Externe Links werden nach ihrer Funktion behandelt. Behörden- und Registerverweise öffnen die Primärquelle; kommerzielle Übergänge sind klar gekennzeichnet und mit nofollow versehen. Ein Quellenlink ist keine Empfehlung der gesamten verlinkten Website. Fällt eine Quelle aus, bleibt die frühere Aussage nicht automatisch gültig, sondern erhält bis zur erneuten Prüfung einen offenen Status.

Mindeststandard

Ohne Herkunft keine starke Tatsachenformulierung

Eine Quelle muss identifizierbar, erreichbar oder als datiertes Artefakt archiviert und für die konkrete Aussage zuständig sein.
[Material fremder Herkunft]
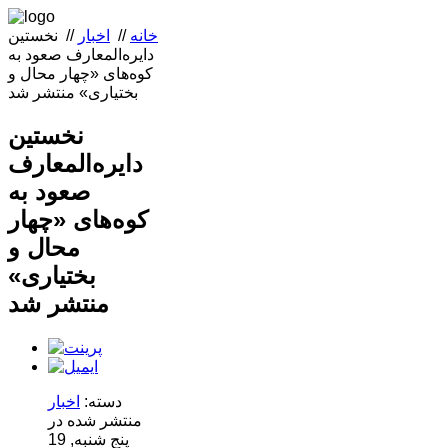
خانه
//
اخبار
//
نخستین
دایره‌المعارف صعود به
کوه‌های «چهار محال و
بختیاری» منتشر شد
نخستین
دایره‌المعارف
صعود به
کوه‌های «چهار
محال و
بختیاری»
منتشر شد
دسته:
اخبار
منتشر شده در
پنج شنبه, 19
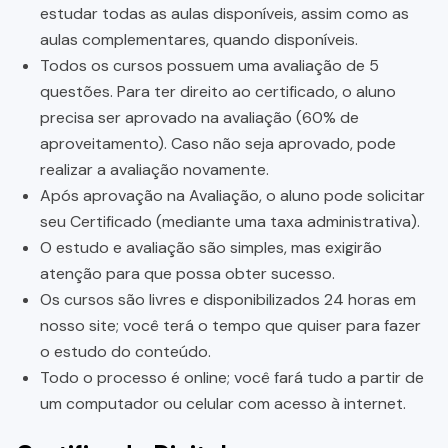
estudar todas as aulas disponíveis, assim como as
aulas complementares, quando disponíveis.
Todos os cursos possuem uma avaliação de 5
questões. Para ter direito ao certificado, o aluno
precisa ser aprovado na avaliação (60% de
aproveitamento). Caso não seja aprovado, pode
realizar a avaliação novamente.
Após aprovação na Avaliação, o aluno pode solicitar
seu Certificado (mediante uma taxa administrativa).
O estudo e avaliação são simples, mas exigirão
atenção para que possa obter sucesso.
Os cursos são livres e disponibilizados 24 horas em
nosso site; você terá o tempo que quiser para fazer
o estudo do conteúdo.
Todo o processo é online; você fará tudo a partir de
um computador ou celular com acesso à internet.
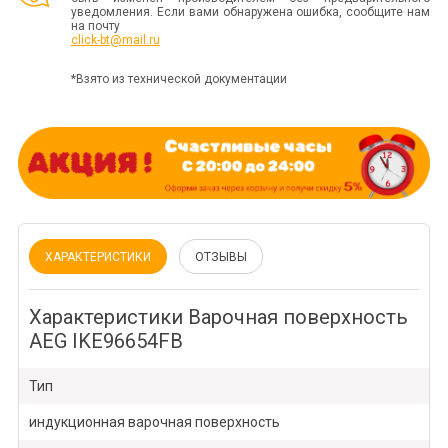
уведомления. Если вами обнаружена ошибка, сообщите нам
на почту
click-bt@mail.ru
*Взято из технической документации
ХАРАКТЕРИСТИКИ
ОТЗЫВЫ
Характеристики Варочная поверхность
AEG IKE96654FB
Тип
индукционная варочная поверхность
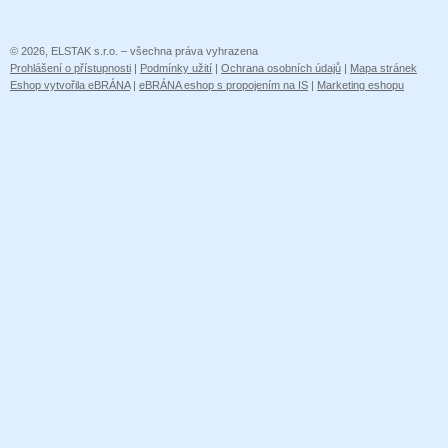
© 2026, ELSTAK s.r.o. – všechna práva vyhrazena
Prohlášení o přístupnosti
|
Podmínky užití
|
Ochrana osobních údajů
|
Mapa stránek
Eshop vytvořila eBRÁNA
|
eBRÁNA eshop s propojením na IS
|
Marketing eshopu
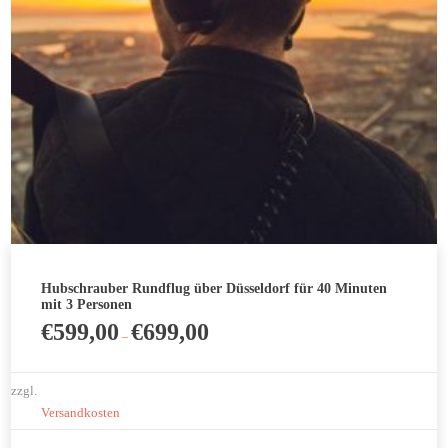
können
auf
der
Produktseite
gewählt
werden
Hubschrauber Rundflug über Düsseldorf für 40 Minuten
mit 3 Personen
€
599,00
€
699,00
–
zzgl.
Versandkosten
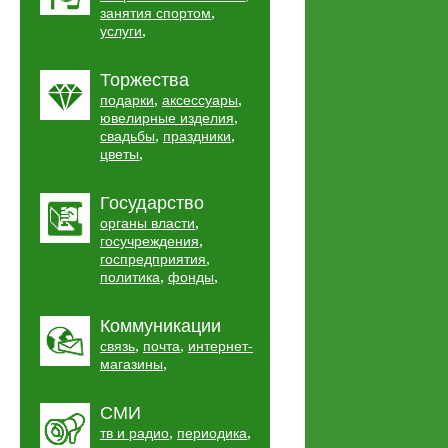
,
занятия спортом
,
услуги
Торжества
,
,
подарки
аксессуары
,
ювелирные изделия
,
,
свадьбы
праздники
,
цветы
Государство
,
органы власти
,
госучреждения
,
госпредприятия
,
,
политика
фонды
Коммуникации
,
,
связь
почта
интернет-
,
магазины
СМИ
,
,
тв и радио
периодика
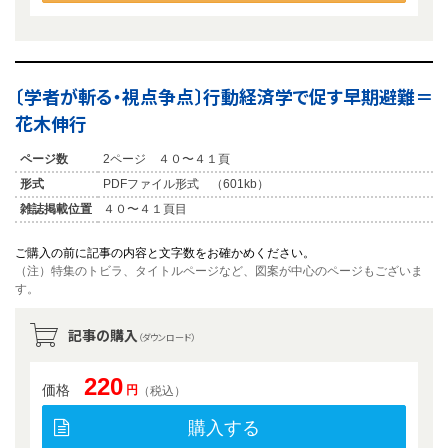
〔学者が斬る・視点争点〕行動経済学で促す早期避難＝
花木伸行
ページ数
2ページ ４０〜４１頁
形式
PDFファイル形式 （601kb）
雑誌掲載位置
４０〜４１頁目
ご購入の前に記事の内容と文字数をお確かめください。
（注）特集のトビラ、タイトルページなど、図案が中心のページもございま
す。
記事の購入
（ダウンロード）
220
価格
円
（税込）
購入する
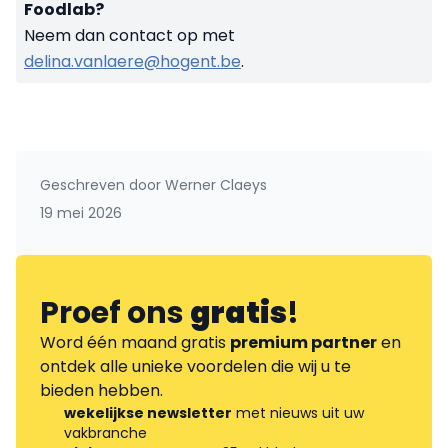
Foodlab?
Neem dan contact op met
delina.vanlaere@hogent.be
.
Geschreven door
Werner Claeys
19 mei 2026
Proef ons
gratis
!
Word één maand gratis
premium partner
en
ontdek alle unieke voordelen die wij u te
bieden hebben.
wekelijkse newsletter
met nieuws uit uw
vakbranche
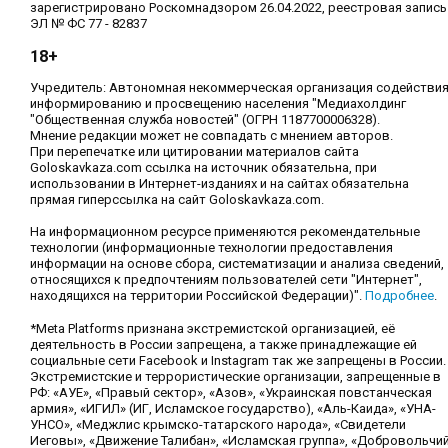
зарегистрировано Роскомнадзором 26.04.2022, реестровая запись
ЭЛ № ФС 77 - 82837
18+
Учредитель: Автономная некоммерческая организация содействи
информированию и просвещению населения "Медиахолдинг
"Общественная служба новостей" (ОГРН 1187700006328).
Мнение редакции может не совпадать с мнением авторов.
При перепечатке или цитировании материалов сайта
Goloskavkaza.com ссылка на источник обязательна, при
использовании в Интернет-изданиях и на сайтах обязательна
прямая гиперссылка на сайт Goloskavkaza.com.
На информационном ресурсе применяются рекомендательные
технологии (информационные технологии предоставления
информации на основе сбора, систематизации и анализа сведений,
относящихся к предпочтениям пользователей сети "Интернет",
находящихся на территории Российской Федерации)".
Подробнее
.
*Meta Platforms признана экстремистской организацией, её
деятельность в России запрещена, а также принадлежащие ей
социальные сети Facebook и Instagram так же запрещены в России.
Экстремистские и террористические организации, запрещенные в
РФ: «АУЕ», «Правый сектор», «Азов», «Украинская повстанческая
армия», «ИГИЛ» (ИГ, Исламское государство), «Аль-Каида», «УНА-
УНСО», «Меджлис крымско-татарского народа», «Свидетели
Иеговы», «Движение Талибан», «Исламская группа», «Добровольчи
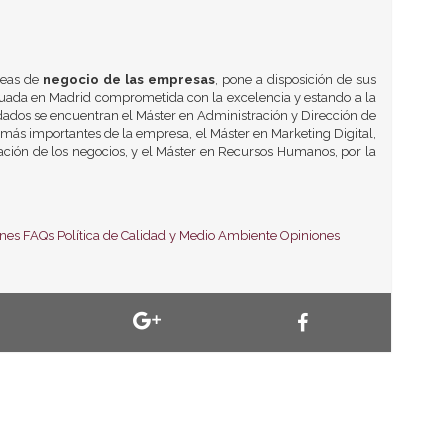
reas de
negocio de las empresas
, pone a disposición de sus
tuada en Madrid comprometida con la excelencia y estando a la
ados se encuentran el Máster en Administración y Dirección de
 más importantes de la empresa, el Máster en Marketing Digital,
zación de los negocios, y el Máster en Recursos Humanos, por la
ones
FAQs
Política de Calidad y Medio Ambiente
Opiniones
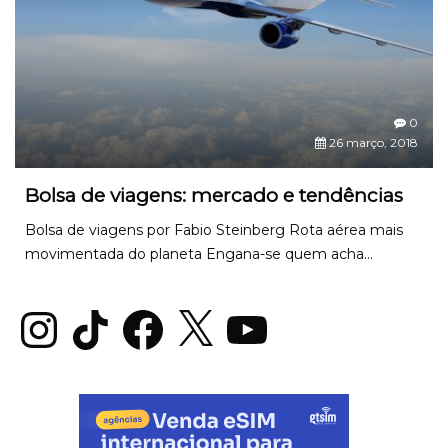
0
26 março, 2018
Bolsa de viagens: mercado e tendências
Bolsa de viagens por Fabio Steinberg Rota aérea mais
movimentada do planeta Engana-se quem acha...
Instagram
TikTok
Facebook
X
YouTube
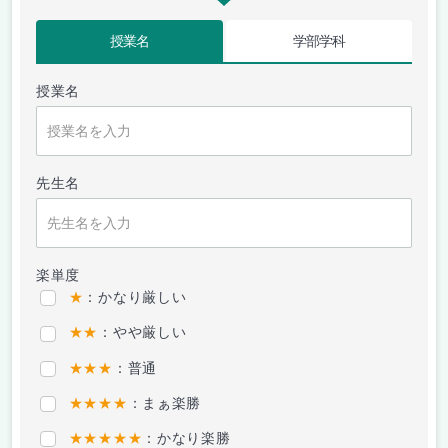
授業名
学部学科
授業名
先生名
楽単度
★
：かなり厳しい
★★
：やや厳しい
★★★
：普通
★★★★
：まぁ楽勝
★★★★★
：かなり楽勝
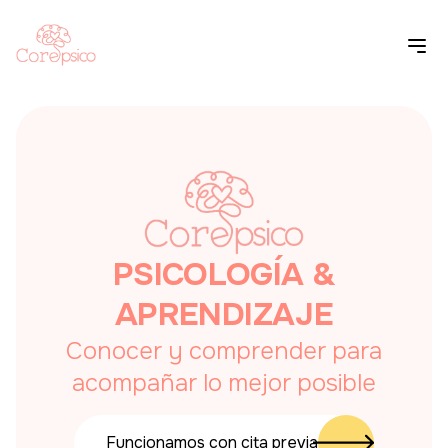
PSICOLOGÍA &
APRENDIZAJE
Conocer y comprender para
acompañar lo mejor posible
Funcionamos con cita previa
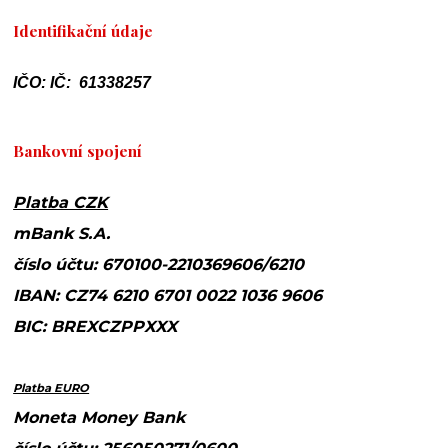
Identifikační údaje
IČO: IČ: 61338257
Bankovní spojení
Platba CZK
mBank S.A.
číslo účtu: 670100-2210369606/6210
IBAN: CZ74 6210 6701 0022 1036 9606
BIC: BREXCZPPXXX
Platba EURO
Moneta Money Bank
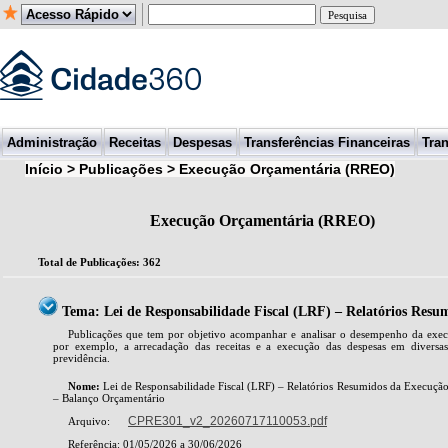
Administração
Receitas
Despesas
Transferências Financeiras
Tran
Início > Publicações > Execução Orçamentária (RREO)
Execução Orçamentária (RREO)
Total de Publicações: 362
Tema: Lei de Responsabilidade Fiscal (LRF) – Relatórios Res
Publicações que tem por objetivo acompanhar e analisar o desempenho da exec
por exemplo, a arrecadação das receitas e a execução das despesas em diversa
previdência.
Nome:
Lei de Responsabilidade Fiscal (LRF) – Relatórios Resumidos da Execuç
– Balanço Orçamentário
CPRE301_v2_20260717110053.pdf
Arquivo:
Referência: 01/05/2026 a 30/06/2026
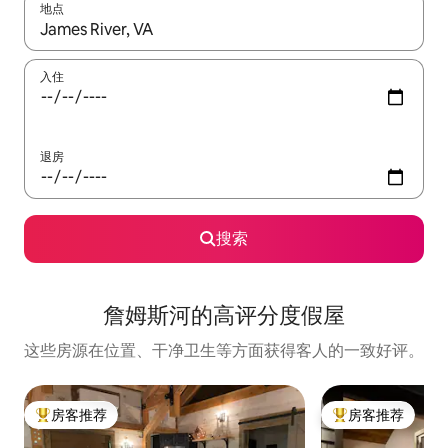
地点
如有搜索结果，请使用上下方向键查看，或通过点击或滑动手势浏
入住
退房
搜索
詹姆斯河的高评分度假屋
这些房源在位置、干净卫生等方面获得客人的一致好评。
房客推荐
房客推荐
热门「房客推荐」
热门「房客推荐」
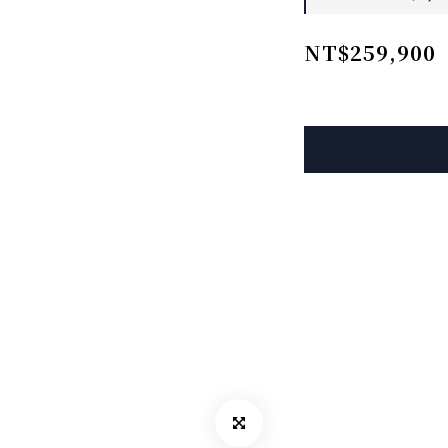
NT$259,900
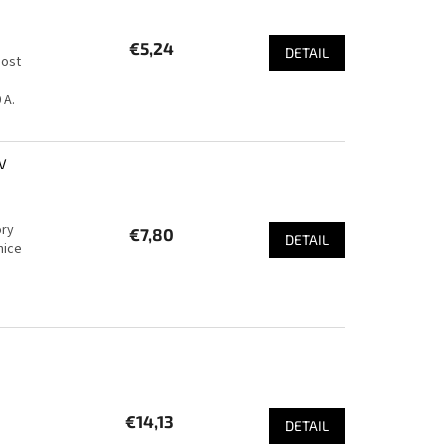
€5,24
DETAIL
nost
 A.
 V
ory
€7,80
DETAIL
mice
€14,13
DETAIL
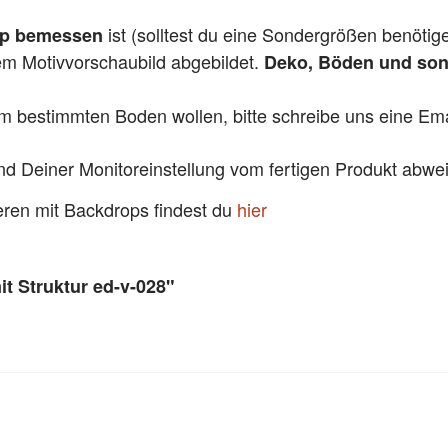
ist (solltest du eine Sondergrößen benötig
pp bemessen
dem Motivvorschaubild abgebildet.
Deko, Böden und sons
em bestimmten Boden wollen, bitte schreibe uns eine Emai
und Deiner Monitoreinstellung vom fertigen Produkt abw
ieren mit Backdrops findest du
hier
t Struktur ed-v-028"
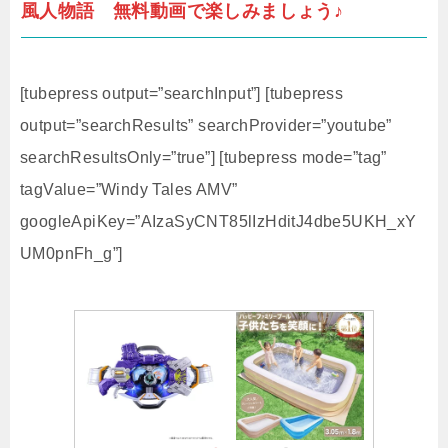
風人物語 無料動画で楽しみましょう♪
[tubepress output=”searchInput”] [tubepress
output=”searchResults” searchProvider=”youtube”
searchResultsOnly=”true”] [tubepress mode=”tag”
tagValue=”Windy Tales AMV”
googleApiKey=”AIzaSyCNT85lIzHditJ4dbe5UKH_xY
UM0pnFh_g”]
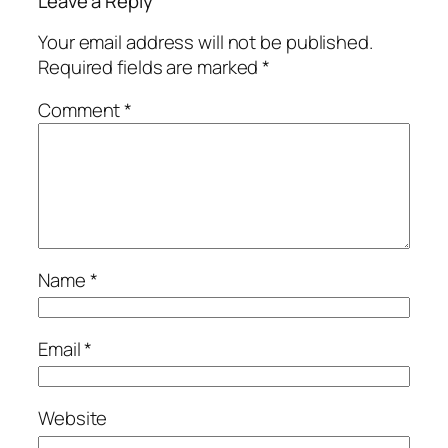
Leave a Reply
Your email address will not be published.
Required fields are marked
*
Comment
*
Name
*
Email
*
Website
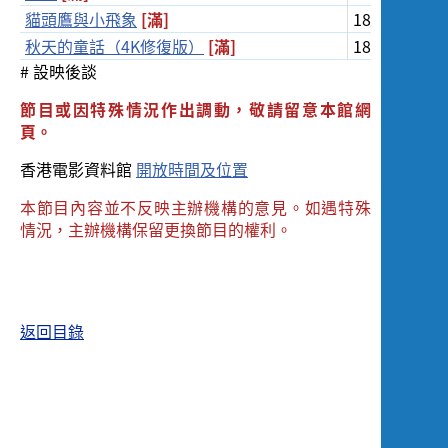
貓頭鷹與小飛象
[滿]
18/12/202
秋天的童話（4K修復版）
[滿]
18/12/202
# 設映後談
節目或因特殊情況作出調動，敬請留意本館網
頁。
香港電影資料館
開放時間及位置
本節目內容並不反映主辦機構的意見。如遇特殊
情況，主辦機構保留更換節目的權利。
返回目錄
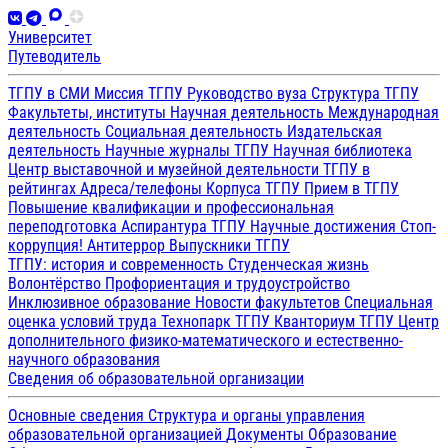
Университет
Путеводитель
ТГПУ в СМИ
Миссия ТГПУ
Руководство вуза
Структура ТГПУ
Факультеты, институты
Научная деятельность
Международная
деятельность
Социальная деятельность
Издательская
деятельность
Научные журналы ТГПУ
Научная библиотека
Центр выставочной и музейной деятельности
ТГПУ в
рейтингах
Адреса/телефоны
Корпуса ТГПУ
Прием в ТГПУ
Повышение квалификации и профессиональная
переподготовка
Аспирантура ТГПУ
Научные достижения
Стоп-
коррупция!
Антитеррор
Выпускники ТГПУ
ТГПУ: история и современность
Студенческая жизнь
Волонтёрство
Профориентация и трудоустройство
Инклюзивное образование
Новости факультетов
Специальная
оценка условий труда
Технопарк ТГПУ
Кванториум ТГПУ
Центр
дополнительного физико-математического и естественно-
научного образования
Сведения об образовательной организации
Основные сведения
Структура и органы управления
образовательной организацией
Документы
Образование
Fehlt einer dieser Punkte, wird der Wert als Projektangabe oder offen geführt. Die Redaktion ergänzt keine scheinbare Sicherheit durch ungenaue Formulierungen wie „allgemein bekannt“. Auch ein Quellenlogo ohne konkrete Fundstelle genügt diesem Standard nicht.

Korrekturweg

Ein neuer Beleg ändert nur die von ihm getragene Aussage

Eine Korrektur nennt betroffene URL, genauen Satz, Quelle und Abrufdatum. Die Redaktion prüft anschließend, ob der Beleg primär, sekundär oder historisch ist und welchen Zeitraum er abdeckt. Ein neuer Bonus-Screenshot kann eine Aktionsangabe aktualisieren, bestätigt aber weder Betreiber noch Lizenz. Umgekehrt verändert ein Registertreffer keine Spielzahl. Diese begrenzte Zuordnung verhindert, dass eine starke Quelle auf fachfremde Claims übertragen wird.

Bleibt die Herkunft unklar, wird die Aussage gestrichen oder ausdrücklich als nicht bestätigt markiert. Eine fehlende Quelle wird nicht durch häufige Wiederholung auf mehreren Seiten stärker.